We will have three different sets of data to ingest in the database. A project, a dependency and a vulnerability. This is the information we will store for each of them:

Project:

project_name: The name of the project we have scanned

Dependency:

project_name: The list of projects where this dependency is included
dependency: The name and version of the dependency
package: The technology used for that dependency (Maven, npm, etc…)
vulnerabilities: The list of CVE or identifiers for the vulnerabilities in that dependency

Vulnerability:

vulnerability_name: The identifier for the vulnerability
severity: The CVSS score for this vulnerability

This is just the data to be ingested. In graph databases, on top of the data, we need to create relations:

Project -Uses->Dependency:

We create this relation when a project name exists in the list of projects for a given dependency

Dependency-Vulnerable_to->Vulnerability:

We create this relation too when a vulnerability exists in the list of vulnerabilities for a given dependency.

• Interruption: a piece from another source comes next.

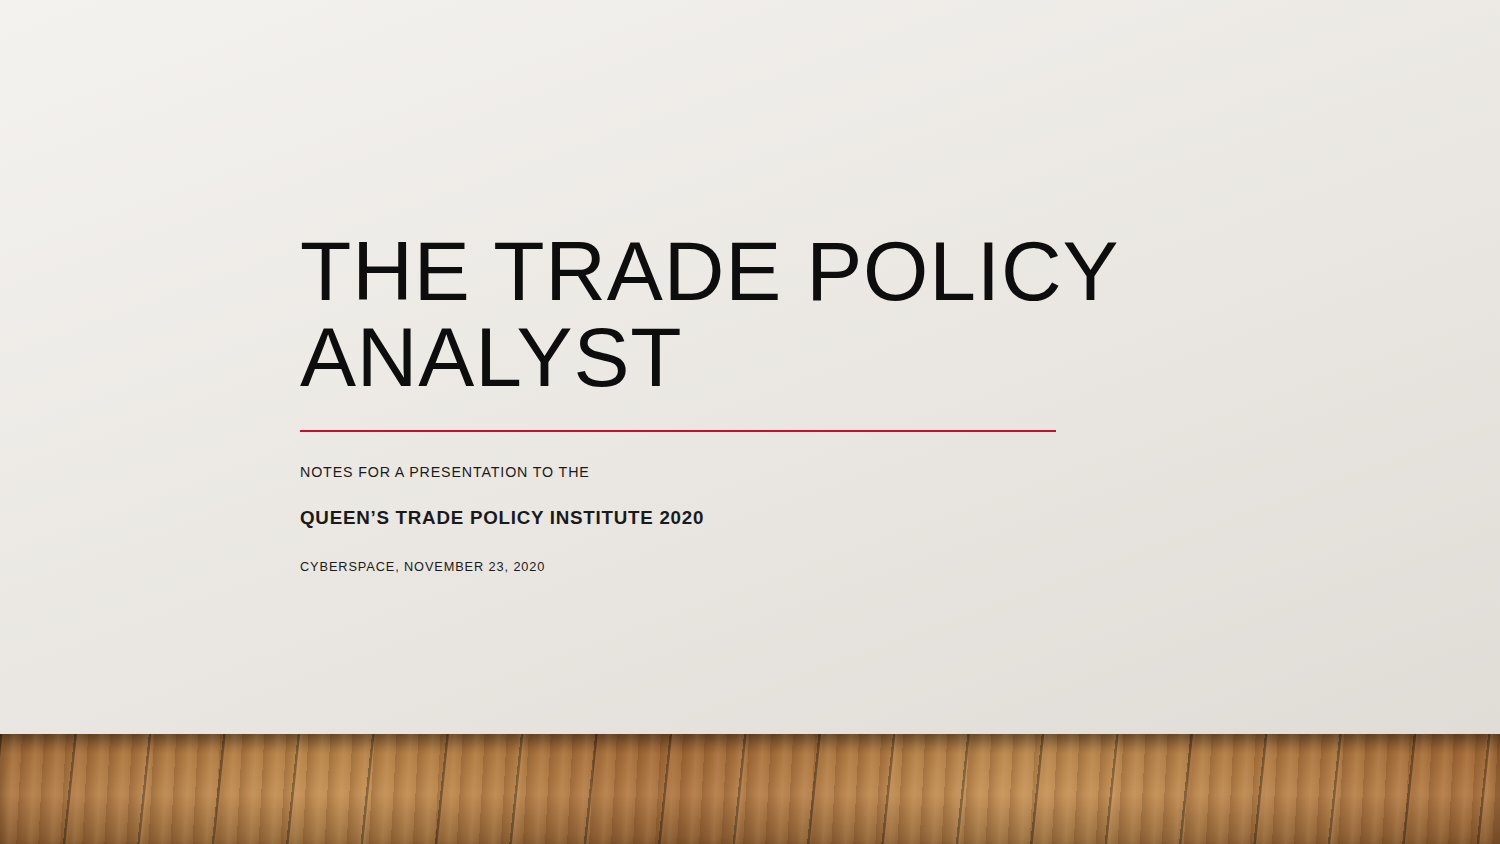The Trade Policy Analyst
Notes for a presentation to the Queen’s Trade Policy Institute 2020 Cyberspace, November 23, 2020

So, our structure looks like this:

Ingestion

Once we have explained the model, it is time to run the tool and ingest data in our database. This step couldn’t be simpler.

You just need to configure as enviromental variables the configuration for the database:

NEO4J_USER=MYUSER
NEO4J_PWD=MYPASSWORD
NEO4J_DB=bolt://Neo4J_Location:port

And then, run the python script in the git repository, sending as parameters the name of the project to be ingested and the path to the json report

python ingest_data_neo4j.py testjavi myreport.json

And that’s it! Now, we have our data ingested in Neo4J.

Visualisation

Finally, it’s time to visualise the data we have ingested in the Neo4J Browser . We can visualise different things here, but i will leave the queries for the data that i find more useful:

List of dependencies for a given project

MATCH(a:dependency), (m:project) WHERE m.project_name=’testjavi’ RETURN a,m

List of projects that use a given dependency

MATCH(a:dependency), (m:project) WHERE a.dependency=’org.springframework.boot.spring-boot@1.3.1.RELEASE’ RETURN a,m

List of all the dependencies and vulnerabilities in a project

MATCH(a:dependency), (m:project), (v:vulnerability) WHERE m.project_name=’testjavi’ RETURN a,m,v

And finally, list only the dependencies that contain vulnerabilities, and which projects use it

MATCH(a:dependency), (m:project) WHERE a.vulnerabilities<>[] RETURN a,m

Summary

What we have seen here is just an example about how to ingest a report from Dependency-Check, but it can be adapted to any Software Composition Analysis tool and how to visualise that data

I hope you found this article useful!